I used to believe that silence was peaceful.
Now I know it can be sharp like the kind that lingers after someone hands you a gift you never asked for but suddenly can't part with.
I wore the jade hairpin to breakfast the next morning.
Not because I wanted to make a statement, not even because I believed in whatever this… thing between Zihan and me was becoming but because it felt like armor. A quiet declaration that maybe, just maybe, I was no longer the outsider pretending to belong.
He noticed, of course. Zihan didn't say anything, but I caught the flicker in his eyes as I took my seat beside him.
His mother noticed too.
"Family heirloom?" she asked coolly.
I offered a smile. "A gift."
She said nothing after that but her silence wasn't peaceful either.
Later that afternoon, we were invited to a luncheon in the eastern courtyard a formal affair hosted by one of the Wu family's distant relatives. I sat between Zihan and one of his cousins, nodding politely through questions about our 'honeymoon' and smiling like a trained doll.
And then she arrived.
Liang Yunmei.
She didn't even pretend to hide her entrance her silk dress was blood-red, the shade of quiet war, her heels clicking like punctuation against the stone.
And she was smiling like a predator who already knew where her prey would run.
"Zihan," she said sweetly, placing a hand on his shoulder. "I've missed you."
Zihan's posture stiffened, but he didn't pull away.
"Yunmei," he said. "You weren't expected."
"I came to offer blessings to the happy couple," she said, eyes flicking toward me. "Isn't that what family friends do?"
Family friends. Right.
I stood, because staying seated while she loomed felt like conceding. "Thank you," I said politely. "It's kind of you."
Yunmei's smile sharpened. "I see you're wearing jade. Lovely. Some say jade absorbs the spirit of the wearer. Let's hope it suits you."
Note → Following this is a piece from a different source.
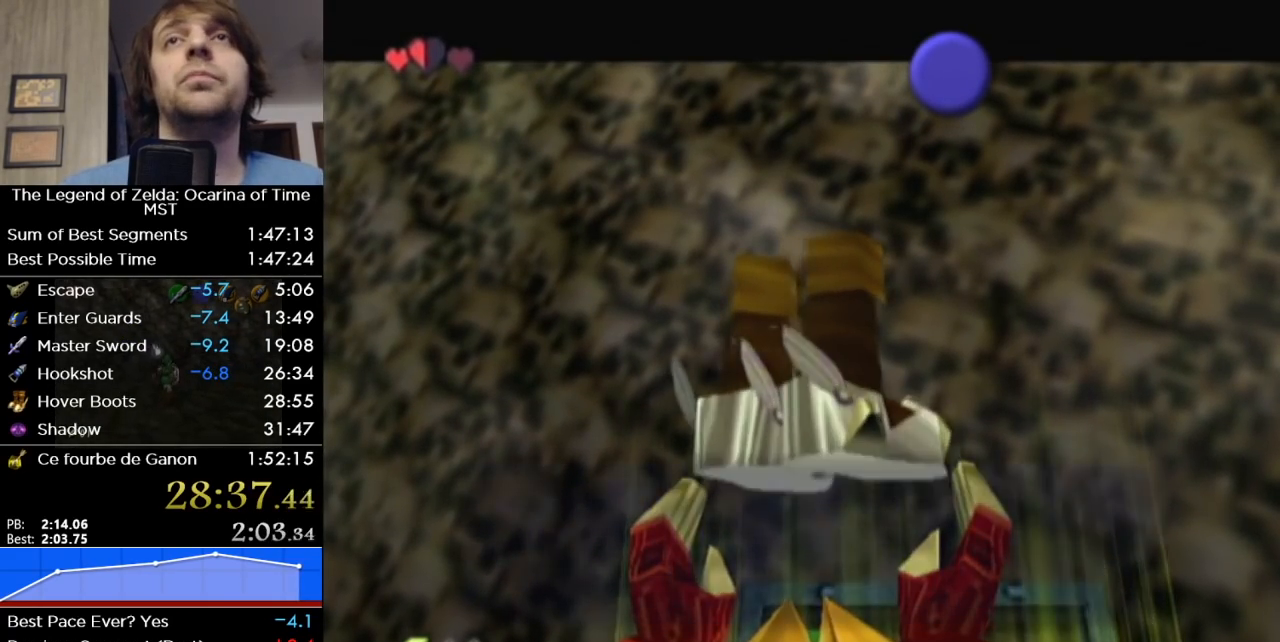
Gameplay with a controller (Nintendo layout); each line is a JSON object with the inputs held at the frame after it. "events" lists button and stick changes between this image and that frame as [ms after this image, input, new state], when the widget could be followed in between. Not read: L3 R3 left_stick.
{"buttons": ["A"], "right_stick": "center", "events": [[183, "A", "down"], [183, "B", "down"], [233, "A", "up"], [317, "A", "down"], [317, "B", "up"], [383, "A", "up"], [383, "B", "down"], [467, "A", "down"], [467, "B", "up"]]}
I met her eyes, calm and steady. "I think it already does."
Zihan stayed close for the rest of the afternoon, but not close enough.
Not when Yunmei kept finding reasons to appear during tea, during a walk in the garden, during every single moment where we might have had peace.
"She's baiting you," Zihan said quietly at one point.
"I know."
"You don't have to react."
"I'm not reacting," I replied, too quickly. "I'm surviving."
He said nothing to that but I could feel the tension coiling tighter in his shoulders.
By evening, I was exhausted.
I left the banquet early and returned to our guest room, slipping out of the dress and standing in front of the mirror in silence.
The jade hairpin sat on the dresser.
And for the first time… I wondered if I'd made a mistake putting it on.
I was halfway through undoing my braid when the door opened behind me.
Zihan stepped in, loosened his tie, and leaned against the door.
"You left early," he said.
"I was tired."
"You handled her well."
"I didn't do anything."
"Exactly."
I turned to face him. "You could've said something."
"I've said enough."
"Not to her."
He narrowed his eyes. "What would you have me say? That the fake wife I married to avoid her is now wearing my family's jade? That I might be catching feelings when I'm not supposed to?"
"Yes," I snapped. "That would've been nice!"
The room fell into silence.
Zihan looked at me like he was seeing someone he hadn't expected.
"You want this to be real now?"
"I want the truth," I said. "If we're going to keep doing this, I need to know where I stand."
He stepped closer. "You're not just standing. You're shaking everything around you."
My breath caught in my throat.
But before I could respond, the door burst open.
And Liang Yunmei stood there, eyes wide, face flushed with something close to triumph.
"Oh," she said, mockingly. "Sorry. I didn't realize I was interrupting… something real."